Migrating from APIsec to Qualys

What middleBrick covers

  • Compare risk scores across scans to track remediation progress
  • Export structured scan data for archival and mapping
  • Rebuild historical trends via scheduled snapshot imports
  • Preserve CI gate behavior with exit codes and thresholds
  • Run parallel scans to validate coverage and detect gaps
  • Document limitations to guide manual review and controls

Overview of migration goals

Moving from a traditional scanner to a self-service API security tool involves changes in workflow, data ownership, and timing expectations. This guide focuses on how to handle data export, rebuild scan history in the new environment, and preserve existing CI integrations without assuming feature parity.

Data export and import considerations

Export scan records from your previous platform in a structured format such as JSON or CSV, ensuring timestamps, severity levels, and endpoint paths are preserved. When ingesting into another system, map source fields to the new tool’s schema, normalizing risk ratings and deduplicating findings across scans. Because each platform stores metadata differently, validate coverage by comparing counts of unique findings per API before decommissioning the old setup.

Rebuilding scan history and trends

Historical trend lines cannot be automatically imported; you will rebuild them by importing consistent snapshots over time. Store exported scan artifacts with versioned filenames and run regular imports on a fixed schedule to create a comparable baseline. Use the new tool’s dashboard or an external datastore to visualize score drift, recurring findings, and remediation progress across weeks and months.

Preserving CI wiring and automation

Review existing CI pipelines to identify how the previous scanner gates merges, blocks deployments, or sends notifications. Replicate similar behavior using the new platform’s CLI flags, API endpoints, or native integrations. For example, configure the new tool to return non-zero exit codes when the risk score drops below a defined threshold, and ensure pipeline logs contain enough context to triage failures without exposing sensitive payloads.

middlebrick scan https://api.example.com --threshold C --output json

Known gaps and operational adjustments

Not every capability from the previous solution will map 1:1, especially around scan scheduling precision, custom rule definitions, or proprietary detection logic. Plan for a parallel run period where both tools execute against staging environments to compare coverage and tune thresholds. Document any findings that remain undetected so that compensating controls or manual review steps are clearly recorded.

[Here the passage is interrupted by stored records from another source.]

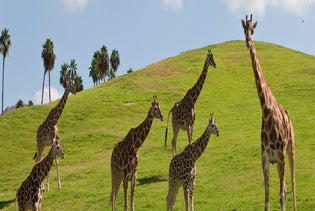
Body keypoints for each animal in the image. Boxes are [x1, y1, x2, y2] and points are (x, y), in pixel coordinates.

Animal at [243, 14, 298, 211]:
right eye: (243, 29)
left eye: (253, 29)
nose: (248, 41)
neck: (266, 109)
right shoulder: (265, 158)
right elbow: (267, 199)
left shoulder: (280, 155)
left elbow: (281, 195)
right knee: (286, 187)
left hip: (291, 149)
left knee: (292, 183)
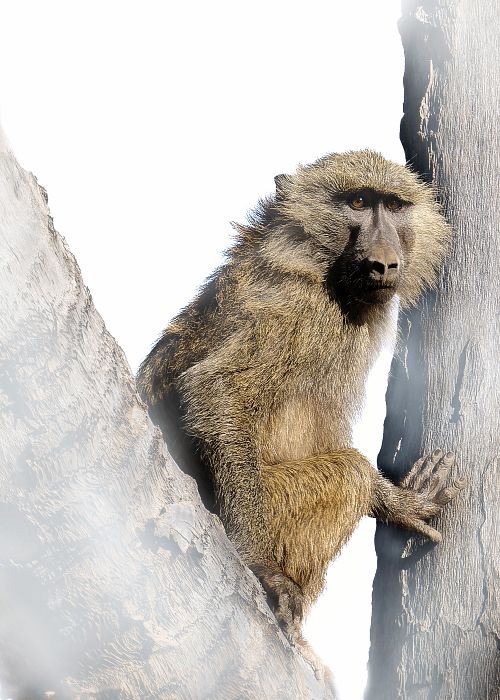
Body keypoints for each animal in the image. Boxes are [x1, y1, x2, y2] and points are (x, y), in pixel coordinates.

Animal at [136, 150, 465, 676]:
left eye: (394, 206)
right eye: (357, 202)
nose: (384, 263)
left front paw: (401, 502)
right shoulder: (295, 313)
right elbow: (214, 392)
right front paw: (260, 569)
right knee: (349, 474)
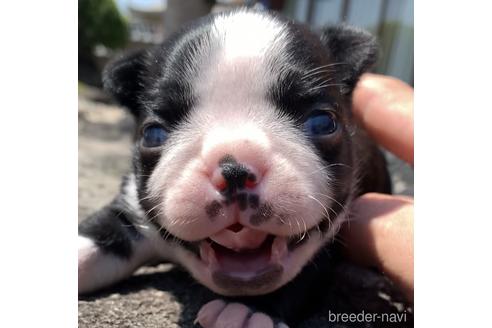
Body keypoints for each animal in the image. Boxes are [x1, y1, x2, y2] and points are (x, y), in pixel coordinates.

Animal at [78, 9, 392, 326]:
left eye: (323, 122)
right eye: (153, 134)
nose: (234, 171)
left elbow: (301, 274)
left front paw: (247, 310)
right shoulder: (129, 210)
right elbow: (98, 235)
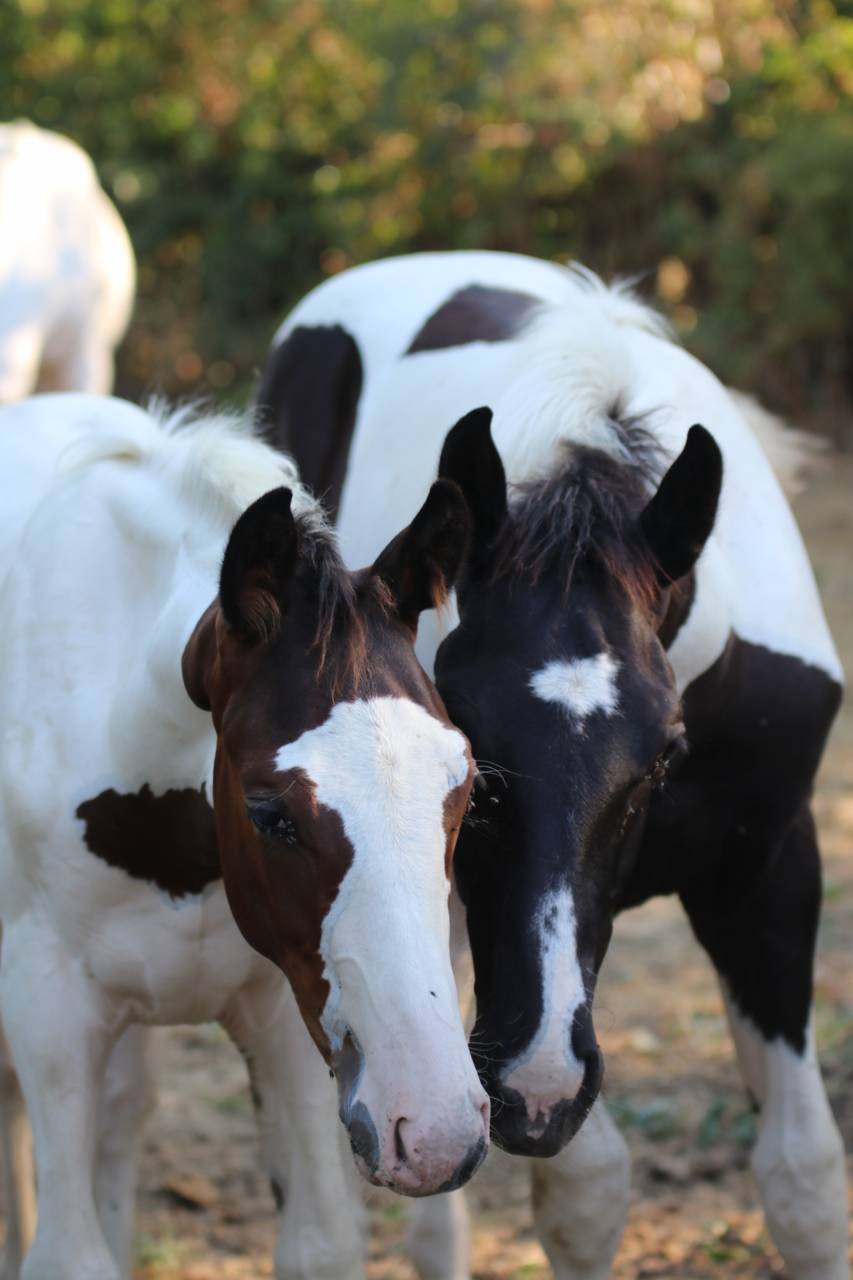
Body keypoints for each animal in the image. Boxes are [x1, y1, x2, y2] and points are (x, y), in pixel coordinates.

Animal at [0, 392, 490, 1280]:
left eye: (461, 787)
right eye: (271, 815)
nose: (437, 1129)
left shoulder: (288, 1008)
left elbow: (319, 1242)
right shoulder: (46, 1005)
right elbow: (68, 1253)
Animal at [258, 250, 848, 1280]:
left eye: (665, 754)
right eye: (469, 746)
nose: (534, 1086)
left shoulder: (769, 871)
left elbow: (803, 1176)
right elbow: (580, 1187)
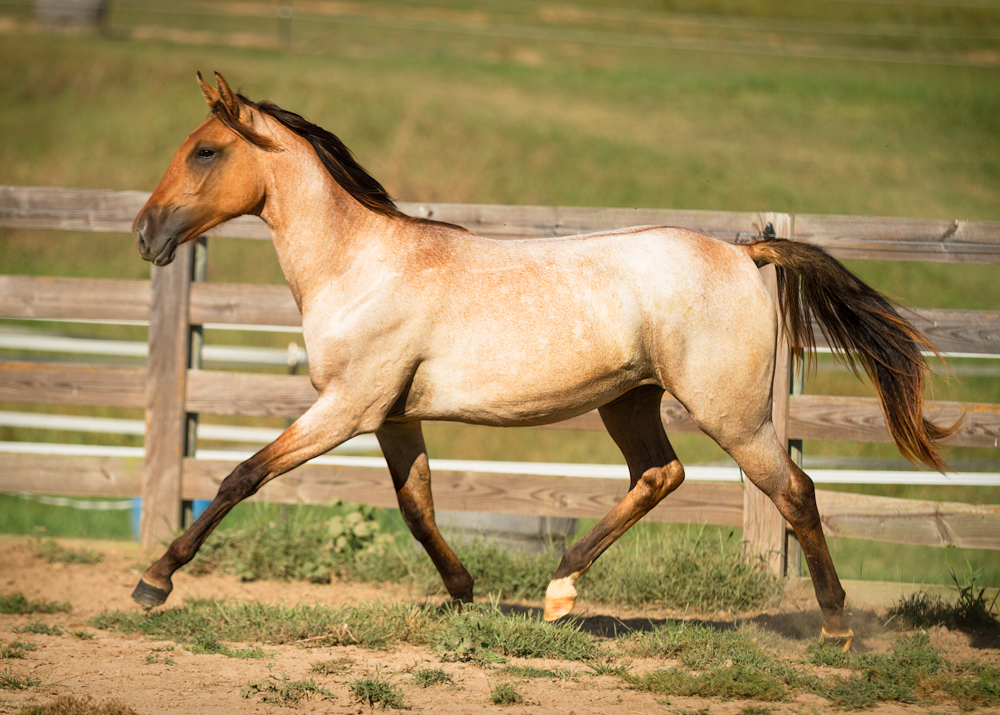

Frequently Asked Questions

Can I import raw scan reports from my previous tool?
You can import structured data such as JSON or CSV and map fields to the new schema, but detailed rule definitions and proprietary detection logic usually require manual re-creation.
Will my existing CI pipelines work without changes?
No, you will need to update commands, thresholds, and failure conditions to match the new tool’s output formats and API contract.
How do I preserve scan history for compliance audits?
Export snapshots with timestamps and store them in a versioned repository, then rebuild trend lines by importing these snapshots on a regular schedule.
What happens to authenticated scan configurations during migration?
Credentials and header allowlists must be re-entered, and domain verification steps should be repeated to ensure the new system is authorized to scan protected APIs.